---- Selected excerpt

To formalize this picture, let me quote from
the official Accounting Manual, which gives the definitions of these
categories.
INSTRUCTION: This category
includes expenditures for …
• academic instruction…
• departmental research and public service that are not separately
budgeted; …
What is Departmental Research?
A typical professor (like me) at a research
university (like UC Berkeley) is hired as a member of the faculty of a
specific academic department (like Physics). I am paid an annual salary
for all my University work during the academic year (9 months): this
work includes teaching, research, public service - and also university
service (e.g., campus committees) and professional service (e.g., peer
review of papers for journals in my field of expertise). This total
salary payment (plus benefits) is recorded by the university as an
expenditure of Current Funds for Instruction. Also included in
this cost category are expenditures in my department for support staff,
supplies and equipment that are provided in assisting me effectively to
perform those duties. (In budget language, this whole package is called
“the I&R budget.”)
What happens during the summer months?
Nothing, as far as the accounting of Instructional Expenditures is
concerned. If I happen to have an external research grant (“Sponsored
Research”), then I can draw extra salary from that source for my
research activity during 2 or 3 months of the summer, when I am free of
any teaching duties; that expenditure will be recorded under the
accounting category “Research.”
Is there any difference between the research
work I do during the academic year (Departmental Research, paid for
under the accounting rubric of “Instruction”) and the research work I
do during the summer (paid for under the accounting rubric of
“Research”)? No. I just have more time to devote to my research
during the summer, without the distraction of teaching classes.
The external research grant which I have (as a
Principal Investigator) does pay out significant money for my research
program during the academic year. That money may go to paying
post-doctoral researchers, graduate students, research technicians, and
secretarial staff that I hire to assist me in my research program. It
may also go for the purchase of research equipment, pay for ancillary
research costs, travel to conferences, etc. It does not pay for any
part of my salary during the academic year. (I am designated as “100%
I&R faculty.”)
With this understanding now in hand, please go
back and look at the picture presented earlier and see how things fit
together.
(I have left out the whole subject of the “overhead” money, which the
University collects on any externally sponsored research. This is
an interesting subject to discuss, but it is not relevant to our
present focus.)
The picture and explanations I have presented
above are not unique to UC. This accounting scheme is pervasive, being
promulgated by the long established organization NACUBO – National
Association of College and University Business Officers. The good thing
that such industry associations do is to establish a uniform system of
accounting and reporting.
What
Is the Cost of Education?
If you look in the annual Budget for Current
Operations produced by the University of California Office of the
President (UCOP) you can find the statement that the Average Cost of
Education at UC amounts to $17,030 per student for the year 2006-07.
[See page 71 or page 99 or page 236 of the Budget issued November
2006.] It also says there that UC students “currently pay 30% of
the cost of their education” referring to the fees we now charge them.
What does this mean? I expect that most
people reading this will believe that this cost figure refers to the
cost of undergraduate education; but that is not correct. Based
upon my earlier correspondence with UC officials, it is established
that this figure ($17,030 per student) covers that whole bundle of
expenditures described earlier as counted under the accounting category
“Instruction.” In other words, this is the university’s total
expenditure for undergraduate education plus graduate education plus
departmental research (along with their supporting and overhead
expenses), divided by the total number of students. Yet they call it
the Cost of Education.

--------
---- Information given

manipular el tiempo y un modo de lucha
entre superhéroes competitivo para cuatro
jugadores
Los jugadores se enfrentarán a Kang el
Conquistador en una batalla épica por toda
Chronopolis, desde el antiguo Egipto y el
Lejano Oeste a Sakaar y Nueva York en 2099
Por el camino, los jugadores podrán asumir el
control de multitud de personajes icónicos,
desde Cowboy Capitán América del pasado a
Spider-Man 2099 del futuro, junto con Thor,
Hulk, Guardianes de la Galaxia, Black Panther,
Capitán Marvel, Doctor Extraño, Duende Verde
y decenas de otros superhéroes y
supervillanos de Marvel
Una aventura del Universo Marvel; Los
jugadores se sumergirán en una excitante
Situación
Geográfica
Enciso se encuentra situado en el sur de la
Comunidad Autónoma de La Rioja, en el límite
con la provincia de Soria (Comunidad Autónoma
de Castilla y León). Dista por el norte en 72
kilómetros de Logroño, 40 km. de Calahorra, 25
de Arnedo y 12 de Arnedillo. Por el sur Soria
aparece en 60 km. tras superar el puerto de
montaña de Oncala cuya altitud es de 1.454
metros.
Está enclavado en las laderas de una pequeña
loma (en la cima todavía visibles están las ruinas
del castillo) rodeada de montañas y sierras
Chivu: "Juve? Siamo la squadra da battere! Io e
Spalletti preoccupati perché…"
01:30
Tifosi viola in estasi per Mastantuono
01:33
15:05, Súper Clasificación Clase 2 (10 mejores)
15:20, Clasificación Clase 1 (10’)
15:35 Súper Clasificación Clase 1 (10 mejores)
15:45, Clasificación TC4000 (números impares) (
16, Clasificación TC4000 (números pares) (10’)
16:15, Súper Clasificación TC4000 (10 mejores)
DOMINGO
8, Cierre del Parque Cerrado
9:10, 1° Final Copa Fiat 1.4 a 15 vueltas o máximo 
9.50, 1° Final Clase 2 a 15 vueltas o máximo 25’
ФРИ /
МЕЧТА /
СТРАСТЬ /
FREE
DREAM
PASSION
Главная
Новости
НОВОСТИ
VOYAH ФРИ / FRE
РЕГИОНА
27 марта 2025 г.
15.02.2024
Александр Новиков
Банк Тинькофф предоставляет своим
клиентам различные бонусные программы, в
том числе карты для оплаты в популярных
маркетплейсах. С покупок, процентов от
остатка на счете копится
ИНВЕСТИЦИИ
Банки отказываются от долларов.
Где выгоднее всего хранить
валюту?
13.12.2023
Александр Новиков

--------

__Check your understanding__.
**A.** In the university accounting excerpt, what Average Cost of Education per student does the UC budget state for 2006-07?
**B.** Write out the stretch of the university accounting excerpt from "What happens during" through "of teaching classes.", copied word for word.
**C.** According to the university accounting excerpt, why is it incorrect to read the $17,030 Cost of Education figure as the cost of undergraduate education?

__Answers in order__.
**A.** $17,030 per student.

**B.**
What happens during the summer months?
Nothing, as far as the accounting of Instructional Expenditures is
concerned. If I happen to have an external research grant (“Sponsored
Research”), then I can draw extra salary from that source for my
research activity during 2 or 3 months of the summer, when I am free of
any teaching duties; that expenditure will be recorded under the
accounting category “Research.”
Is there any difference between the research
work I do during the academic year (Departmental Research, paid for
under the accounting rubric of “Instruction”) and the research work I
do during the summer (paid for under the accounting rubric of
“Research”)? No. I just have more time to devote to my research
during the summer, without the distraction of teaching classes.

**C.** The figure covers the whole bundle of expenditures counted under the accounting category "Instruction." This bundle includes undergraduate education, graduate education and departmental research, along with their supporting and overhead expenses. That total is then divided by the total number of students.